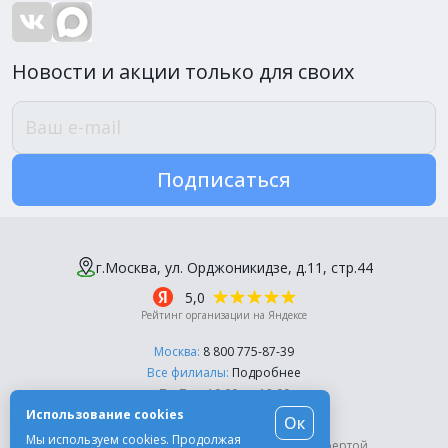
Новости и акции только для своих
Подписаться
г.Москва, ул. Орджоникидзе, д.11, стр.44
5,0
Рейтинг организации на Яндексе
Москва:
8 800 775-87-39
Все филиалы:
Подробнее
Пн-Пт, с 10:00 до 18:00
Использование cookies
Ок
© Компания «Эль-Дент», 2003-2026
Мы используем cookies. Продолжая
Цены на сайте не являются публичной офертой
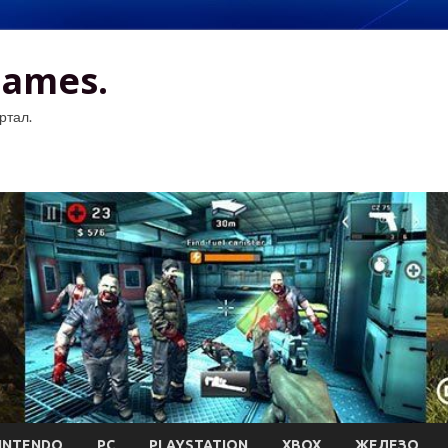
Games.
ртал.
INTENDO
PC
PLAYSTATION
XBOX
ЖЕЛЕЗО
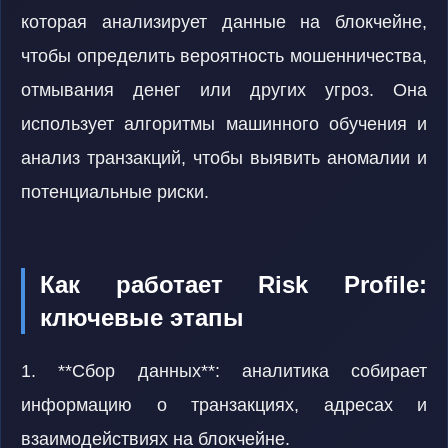
которая анализирует данные на блокчейне,
чтобы определить вероятность мошенничества,
отмывания денег или других угроз. Она
использует алгоритмы машинного обучения и
анализ транзакций, чтобы выявить аномалии и
потенциальные риски.
Как работает Risk Profile:
ключевые этапы
1. **Сбор данных**: аналитика собирает
информацию о транзакциях, адресах и
взаимодействиях на блокчейне.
• • •
• _WHAT NEEDS TO BE DONE_: In the records above, find each line that mentions the string "cookies", then copy it.

• _TASK RESPONSE_:
Использование cookies
Мы используем cookies. Продолжая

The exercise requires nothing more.